AVAILABLE DATA below:

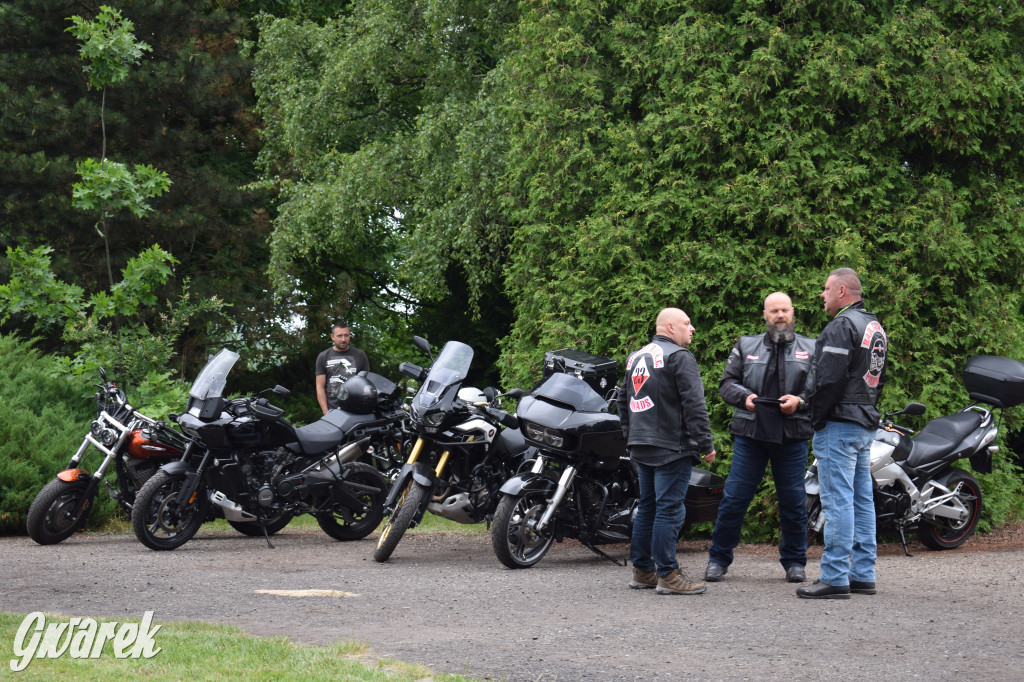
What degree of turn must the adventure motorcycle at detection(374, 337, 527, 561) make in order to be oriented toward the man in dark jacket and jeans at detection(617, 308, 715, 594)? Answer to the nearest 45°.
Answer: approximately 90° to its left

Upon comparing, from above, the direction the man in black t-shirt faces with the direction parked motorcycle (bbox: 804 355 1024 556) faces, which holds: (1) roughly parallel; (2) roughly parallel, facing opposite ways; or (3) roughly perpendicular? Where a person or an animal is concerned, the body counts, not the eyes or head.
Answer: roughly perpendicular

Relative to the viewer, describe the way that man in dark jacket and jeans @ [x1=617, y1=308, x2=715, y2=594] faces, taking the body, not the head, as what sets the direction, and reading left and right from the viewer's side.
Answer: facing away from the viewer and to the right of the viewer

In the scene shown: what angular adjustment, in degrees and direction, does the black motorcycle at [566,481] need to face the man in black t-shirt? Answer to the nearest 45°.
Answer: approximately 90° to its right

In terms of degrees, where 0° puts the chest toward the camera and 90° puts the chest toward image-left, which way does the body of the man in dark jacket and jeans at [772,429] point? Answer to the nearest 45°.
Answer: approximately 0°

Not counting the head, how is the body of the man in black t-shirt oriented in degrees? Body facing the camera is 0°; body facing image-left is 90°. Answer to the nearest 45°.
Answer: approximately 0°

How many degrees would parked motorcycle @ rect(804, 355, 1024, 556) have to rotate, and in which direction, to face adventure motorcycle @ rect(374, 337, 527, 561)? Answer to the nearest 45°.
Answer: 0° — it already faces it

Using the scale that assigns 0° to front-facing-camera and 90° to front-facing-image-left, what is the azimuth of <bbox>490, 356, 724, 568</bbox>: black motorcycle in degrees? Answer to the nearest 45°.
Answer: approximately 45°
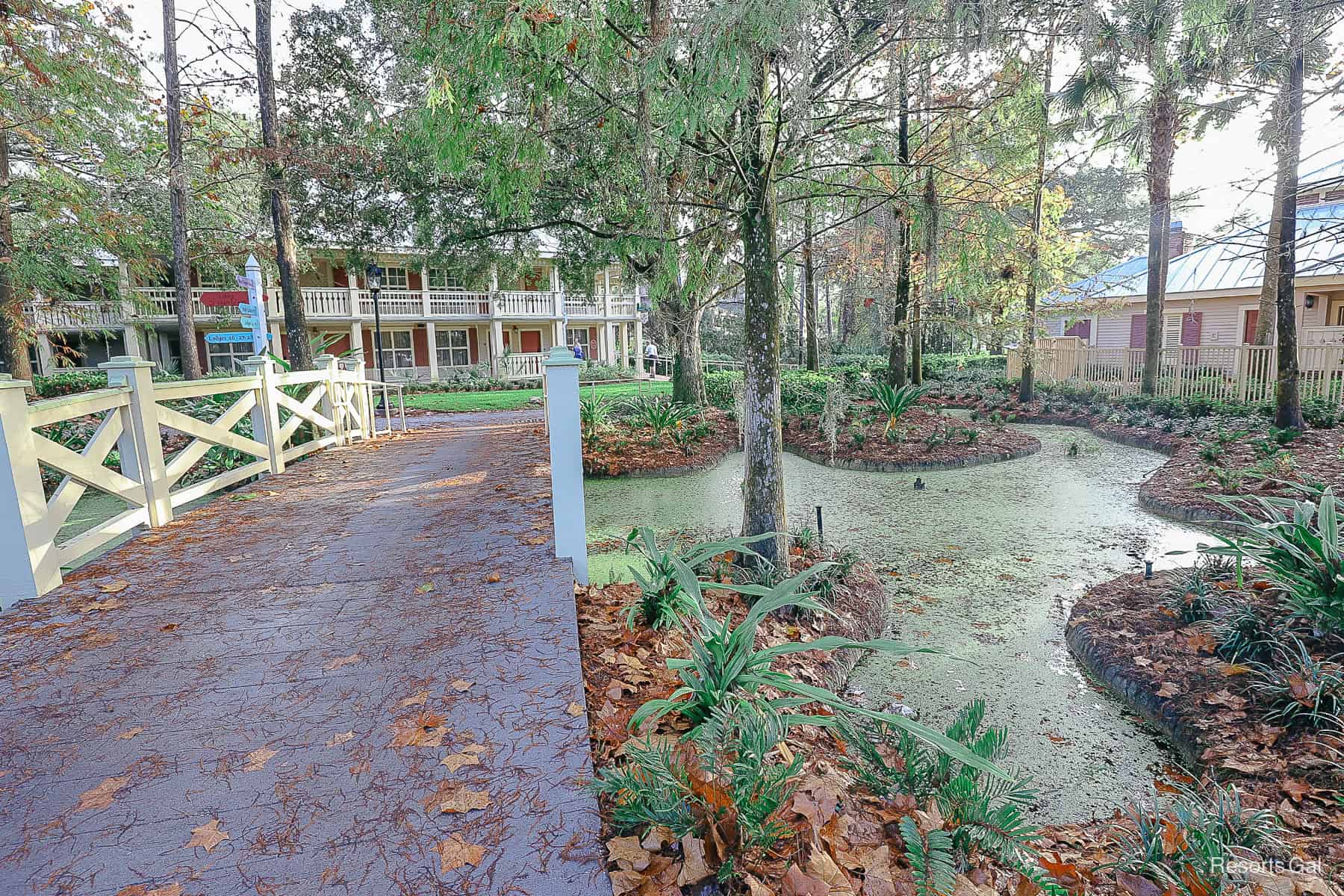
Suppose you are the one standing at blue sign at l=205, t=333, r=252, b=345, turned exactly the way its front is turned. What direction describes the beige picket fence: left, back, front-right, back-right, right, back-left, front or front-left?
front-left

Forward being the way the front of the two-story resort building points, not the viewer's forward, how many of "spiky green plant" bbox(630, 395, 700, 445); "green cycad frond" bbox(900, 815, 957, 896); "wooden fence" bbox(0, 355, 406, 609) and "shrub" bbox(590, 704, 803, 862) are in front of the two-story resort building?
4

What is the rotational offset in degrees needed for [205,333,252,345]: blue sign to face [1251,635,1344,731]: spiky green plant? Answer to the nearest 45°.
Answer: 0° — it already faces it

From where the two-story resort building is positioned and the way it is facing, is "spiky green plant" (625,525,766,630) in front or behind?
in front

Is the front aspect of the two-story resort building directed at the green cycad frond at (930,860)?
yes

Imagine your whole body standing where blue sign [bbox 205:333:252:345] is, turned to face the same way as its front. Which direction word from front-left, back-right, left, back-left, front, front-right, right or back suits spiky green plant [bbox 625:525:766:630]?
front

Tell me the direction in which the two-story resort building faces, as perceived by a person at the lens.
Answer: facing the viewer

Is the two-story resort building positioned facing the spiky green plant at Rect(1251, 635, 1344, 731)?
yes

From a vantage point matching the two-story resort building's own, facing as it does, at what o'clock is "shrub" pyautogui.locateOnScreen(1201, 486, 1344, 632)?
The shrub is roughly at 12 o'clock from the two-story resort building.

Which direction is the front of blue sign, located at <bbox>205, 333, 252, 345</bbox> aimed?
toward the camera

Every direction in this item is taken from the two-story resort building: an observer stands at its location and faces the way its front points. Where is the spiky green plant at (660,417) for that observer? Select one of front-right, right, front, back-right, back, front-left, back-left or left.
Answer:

End of AVAILABLE DATA.

TASK INSTRUCTIONS:
Return the records above exactly as written, but without any of the pictures.

FINISHED TASK:
What degree of turn must the adventure motorcycle at detection(374, 337, 527, 561) make in order to be oriented toward the man in dark jacket and jeans at detection(617, 308, 715, 594)? Answer to the nearest 45°.
Answer: approximately 90° to its left

Upon comparing, from above, the direction the man in black t-shirt faces with the direction parked motorcycle (bbox: 804 355 1024 556) faces, which holds: (1) roughly parallel; (2) roughly parallel, facing opposite ways; or (3) roughly perpendicular? Where a person or an animal is concerned, the body counts, not the eyes or head.
Answer: roughly perpendicular

Relative to the viewer, describe the way that man in dark jacket and jeans @ [x1=617, y1=308, x2=715, y2=594] faces, taking the body, not the head, as what sets the direction, and reading left and right from the viewer's side.
Answer: facing away from the viewer and to the right of the viewer

In the scene shown: what angular adjustment, in degrees and direction, does the black motorcycle at [566,481] need to face the man in black t-shirt? Answer to the nearest 45°.
Answer: approximately 90° to its right

In terms of degrees, where 0° puts the chest toward the camera and 90° puts the chest toward image-left, which way does the body of the man in dark jacket and jeans at [772,429] point? Answer to the nearest 45°.
Answer: approximately 0°

Not counting the head, how is the body of the man in black t-shirt oriented in degrees? Body facing the camera is 0°; body facing image-left is 90°. Answer to the nearest 45°.
Answer: approximately 0°

How many degrees would parked motorcycle @ rect(804, 355, 1024, 556) have to rotate, and in which direction, to face adventure motorcycle @ rect(374, 337, 527, 561)? Answer to the nearest 45°.
Answer: 0° — it already faces it

Using the scale that assigns 0° to front-facing-camera and 90° to front-facing-image-left, what is the azimuth of <bbox>490, 356, 724, 568</bbox>: black motorcycle in degrees? Answer to the nearest 45°.
Answer: approximately 45°
Suppose you are the one standing at blue sign at l=205, t=333, r=252, b=345, turned exactly the way its front is turned. What direction describes the beige picket fence: left, back, front-right, back-right, right, back-left, front or front-left?
front-left

Forward being the way the front of the two-story resort building points, not the viewer's forward, how many of "spiky green plant" bbox(630, 395, 700, 445); "green cycad frond" bbox(900, 815, 957, 896); "wooden fence" bbox(0, 355, 406, 609) and "shrub" bbox(590, 704, 803, 862) are in front of the two-story resort building?
4

What is the rotational offset in degrees needed for [205,333,252,345]: blue sign to face [1251,635,1344,731]: spiky green plant? Answer to the nearest 45°.
Answer: 0° — it already faces it

From where the two-story resort building is positioned and the way it is facing, is "spiky green plant" (625,525,766,630) in front or behind?
in front

Is the front aspect of the two-story resort building directed at the green cycad frond at (930,860)?
yes

Imagine your whole body standing where blue sign [bbox 205:333:252:345] is, turned to face the same way as its front. Which direction word from front-left, back-right, left, back-left, front, front-right, right or back suits spiky green plant [bbox 625:525:766:630]?
front

Tell me the direction in which the two-story resort building faces, as perceived by a person at the lens.
Answer: facing the viewer

Is the two-story resort building positioned facing the spiky green plant at Rect(1251, 635, 1344, 731)?
yes

From a vantage point matching the two-story resort building's own, facing as it does, at what o'clock is "shrub" pyautogui.locateOnScreen(1201, 486, 1344, 632)?
The shrub is roughly at 12 o'clock from the two-story resort building.

Which direction is the front of blue sign, located at <bbox>205, 333, 252, 345</bbox> aimed?
toward the camera

Every direction in this item is taken from the two-story resort building: an observer stands at its location and faces the way its front points. Where is the spiky green plant at (660,417) for that observer? Select one of front-right, right, front, back-right, back, front-left, back-left or left.
Answer:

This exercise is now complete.